• [EXERCISE DIRECTIONS]
With the entries below as the source, tally the lines that contain the string "Entry" and give the number only.

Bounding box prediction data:

━━━━━━━━━━━━━━━━━━━━

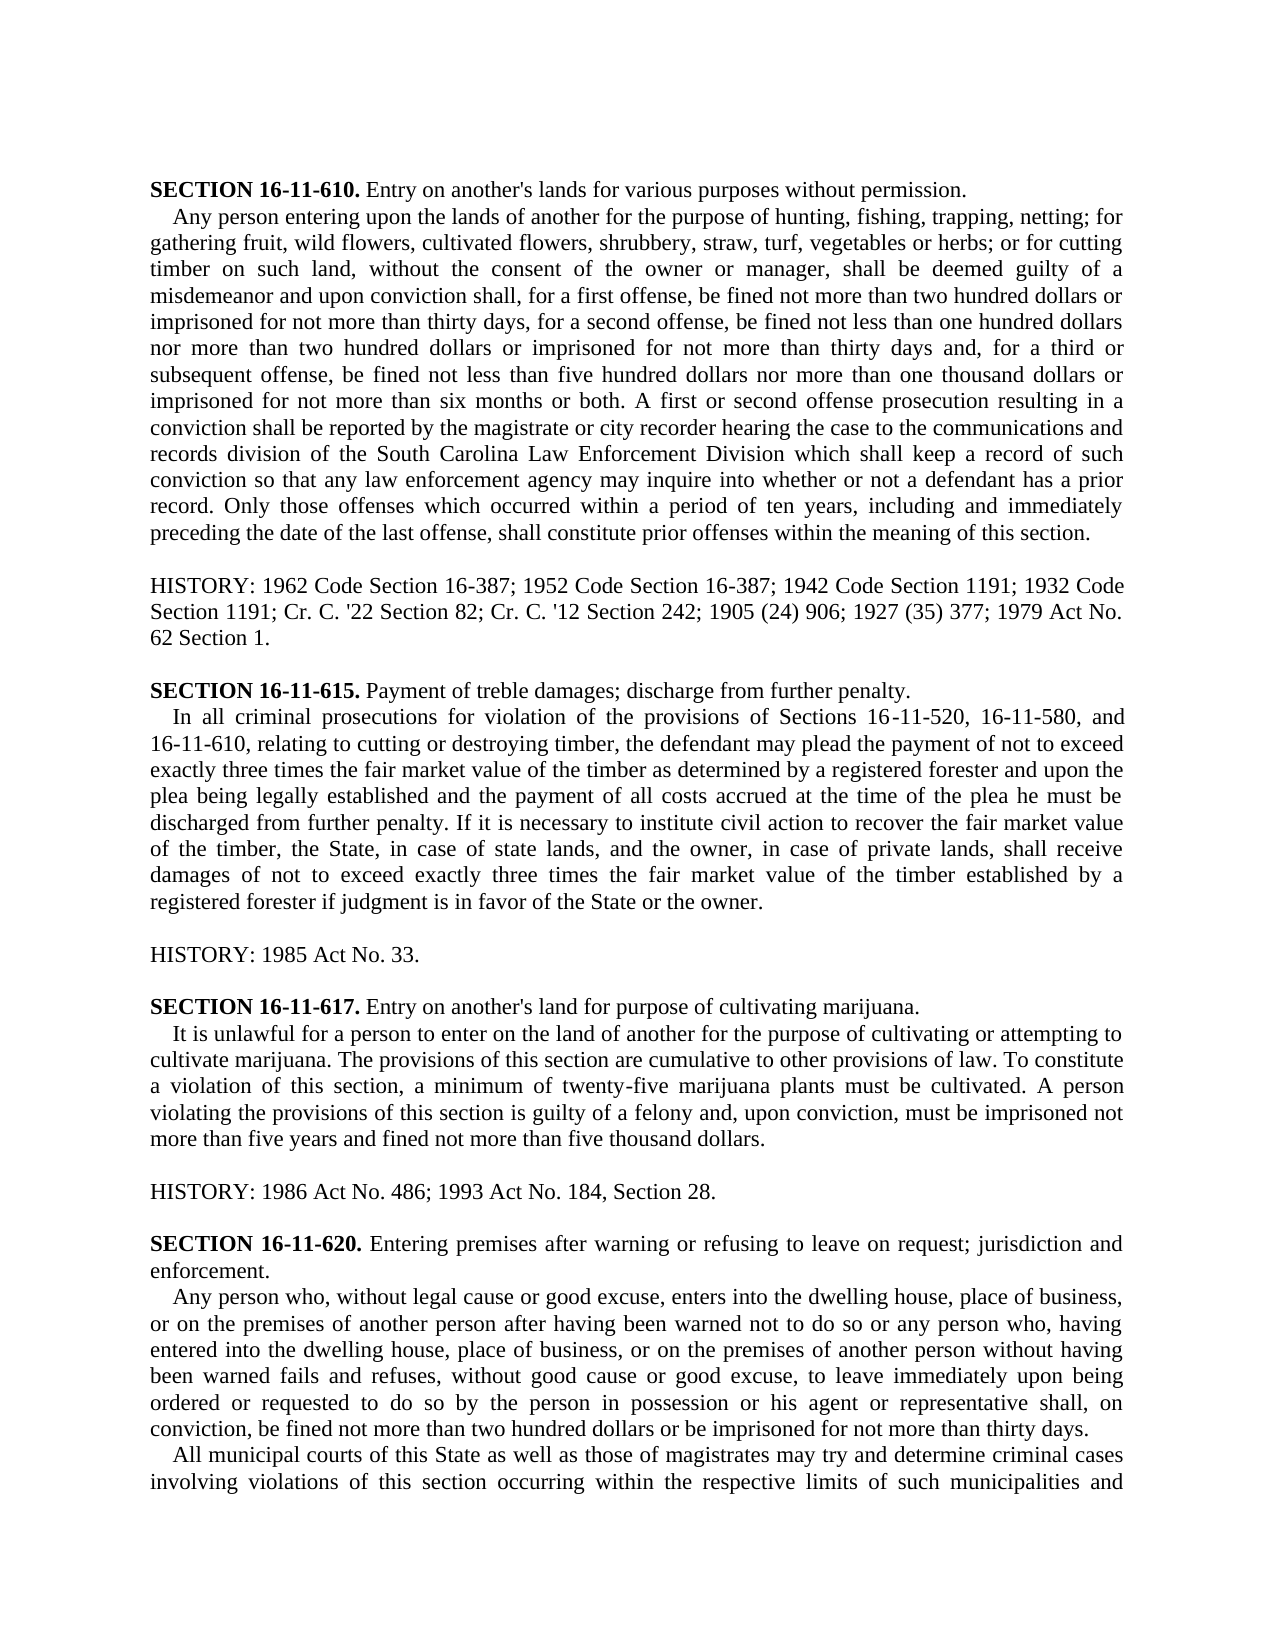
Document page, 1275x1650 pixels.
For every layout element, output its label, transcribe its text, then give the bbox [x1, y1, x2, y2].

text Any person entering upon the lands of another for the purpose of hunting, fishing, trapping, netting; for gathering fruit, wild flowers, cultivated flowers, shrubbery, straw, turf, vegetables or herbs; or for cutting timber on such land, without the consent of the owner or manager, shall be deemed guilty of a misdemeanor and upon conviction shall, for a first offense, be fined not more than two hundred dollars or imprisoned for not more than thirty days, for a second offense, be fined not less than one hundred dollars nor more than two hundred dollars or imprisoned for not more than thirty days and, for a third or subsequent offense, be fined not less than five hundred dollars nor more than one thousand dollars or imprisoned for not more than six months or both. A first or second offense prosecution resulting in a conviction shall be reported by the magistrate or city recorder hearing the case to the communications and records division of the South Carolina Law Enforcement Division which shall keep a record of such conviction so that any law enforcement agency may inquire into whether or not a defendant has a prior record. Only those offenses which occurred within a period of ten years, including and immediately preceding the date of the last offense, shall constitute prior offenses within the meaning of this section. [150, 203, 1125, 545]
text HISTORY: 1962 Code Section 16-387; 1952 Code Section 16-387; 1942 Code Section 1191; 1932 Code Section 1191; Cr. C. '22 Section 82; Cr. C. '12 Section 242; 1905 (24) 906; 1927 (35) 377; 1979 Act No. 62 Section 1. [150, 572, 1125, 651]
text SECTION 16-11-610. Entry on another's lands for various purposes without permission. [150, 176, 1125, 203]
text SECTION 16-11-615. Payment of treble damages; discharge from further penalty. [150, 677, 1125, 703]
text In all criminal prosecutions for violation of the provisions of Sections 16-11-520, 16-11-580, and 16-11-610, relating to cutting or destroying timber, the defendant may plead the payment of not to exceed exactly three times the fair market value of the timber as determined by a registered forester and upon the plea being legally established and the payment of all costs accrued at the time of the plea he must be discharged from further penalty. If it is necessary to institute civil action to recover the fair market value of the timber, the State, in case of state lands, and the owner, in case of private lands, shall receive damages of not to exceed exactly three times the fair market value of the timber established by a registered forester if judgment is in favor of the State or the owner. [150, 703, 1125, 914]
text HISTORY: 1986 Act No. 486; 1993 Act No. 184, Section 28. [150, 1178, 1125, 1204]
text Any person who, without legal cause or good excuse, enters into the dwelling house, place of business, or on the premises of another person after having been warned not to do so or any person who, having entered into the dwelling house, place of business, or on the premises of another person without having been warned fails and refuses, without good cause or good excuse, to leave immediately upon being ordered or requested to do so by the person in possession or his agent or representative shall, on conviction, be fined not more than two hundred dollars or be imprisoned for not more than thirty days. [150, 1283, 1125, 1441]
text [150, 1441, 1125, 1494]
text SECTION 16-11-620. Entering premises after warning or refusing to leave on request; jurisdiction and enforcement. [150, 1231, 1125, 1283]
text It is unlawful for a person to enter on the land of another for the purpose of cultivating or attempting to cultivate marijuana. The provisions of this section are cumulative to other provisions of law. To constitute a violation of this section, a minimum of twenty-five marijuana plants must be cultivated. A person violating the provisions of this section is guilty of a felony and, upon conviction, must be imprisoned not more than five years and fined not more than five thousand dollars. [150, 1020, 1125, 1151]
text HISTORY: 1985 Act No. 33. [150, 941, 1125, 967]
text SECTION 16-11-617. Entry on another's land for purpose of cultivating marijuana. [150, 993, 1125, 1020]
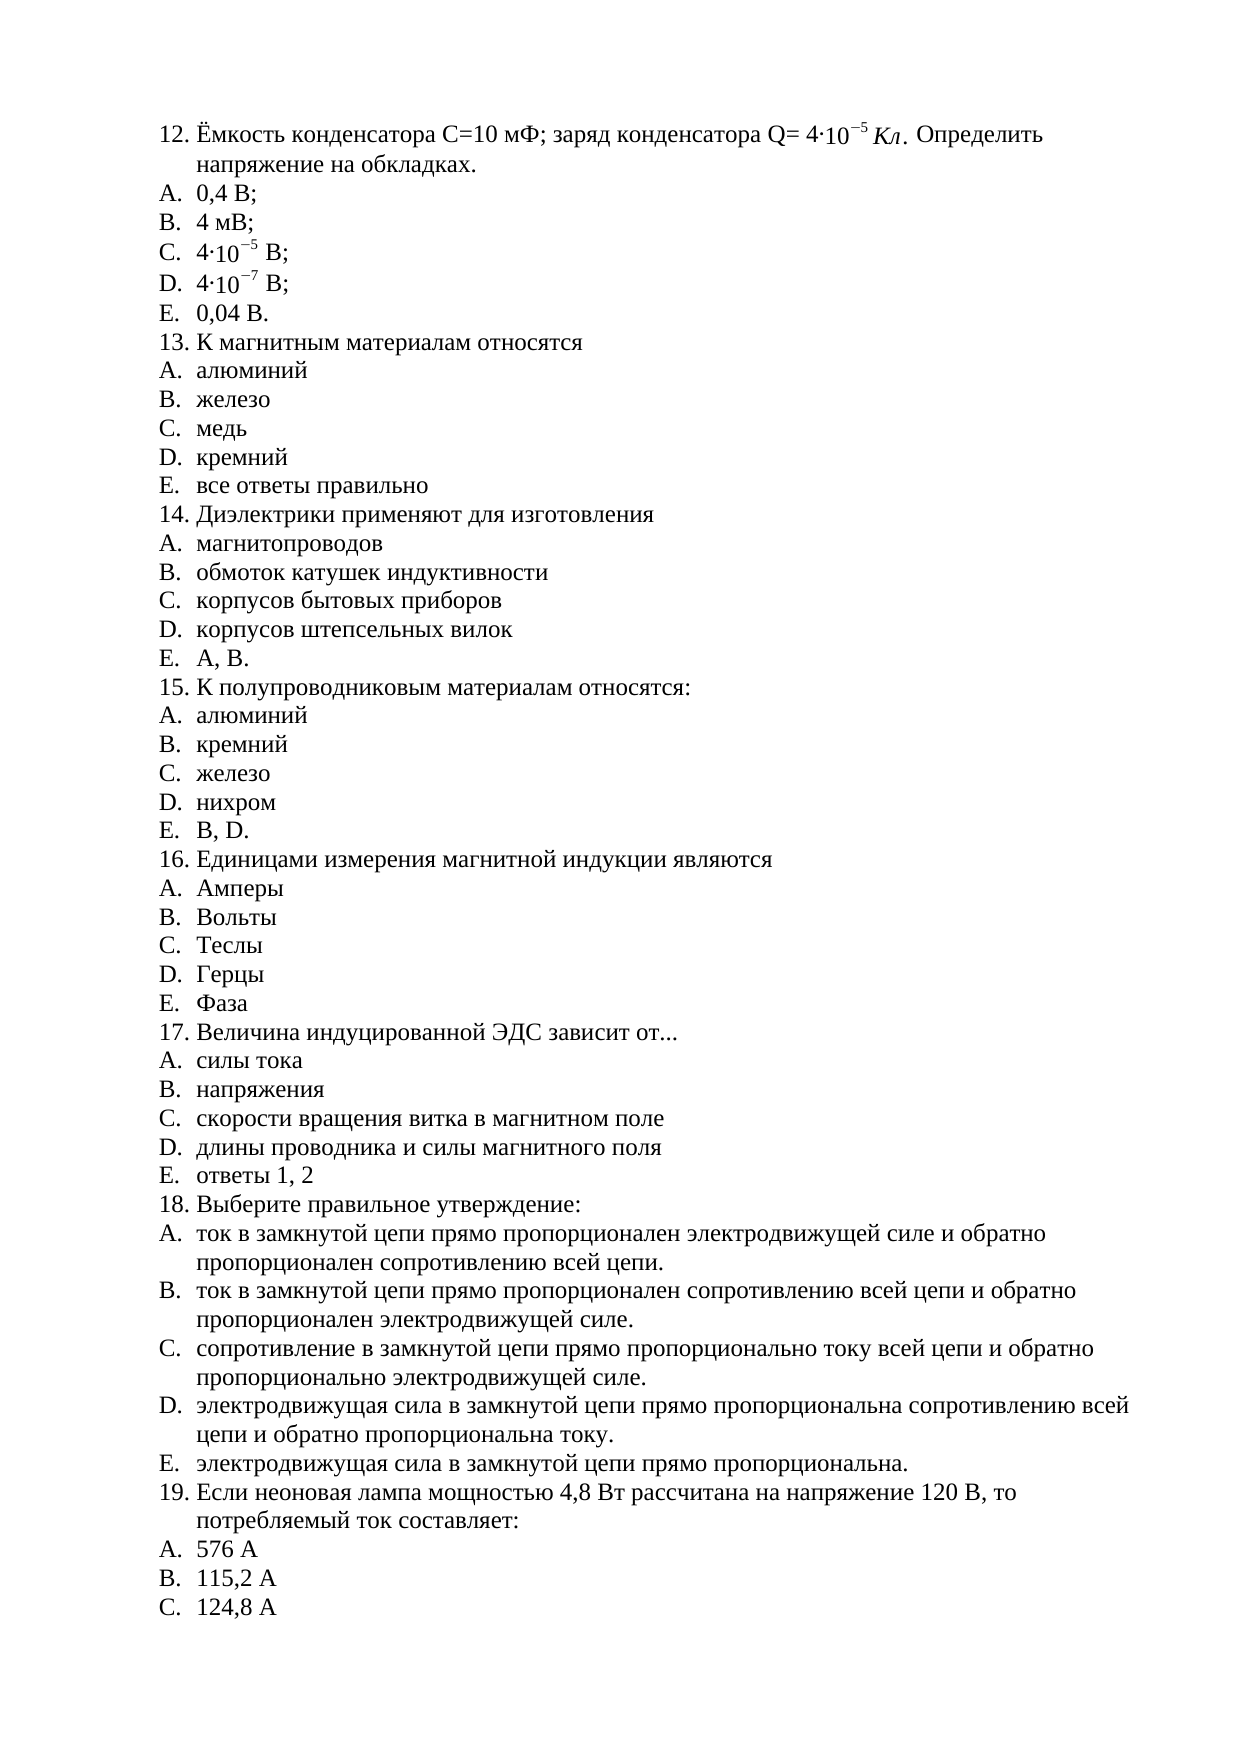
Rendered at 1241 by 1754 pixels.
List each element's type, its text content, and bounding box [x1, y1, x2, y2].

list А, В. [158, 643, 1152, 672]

━━━━━━━━━━━━━━━━━━━━

• [RESULT OF THIS EXERCISE]
2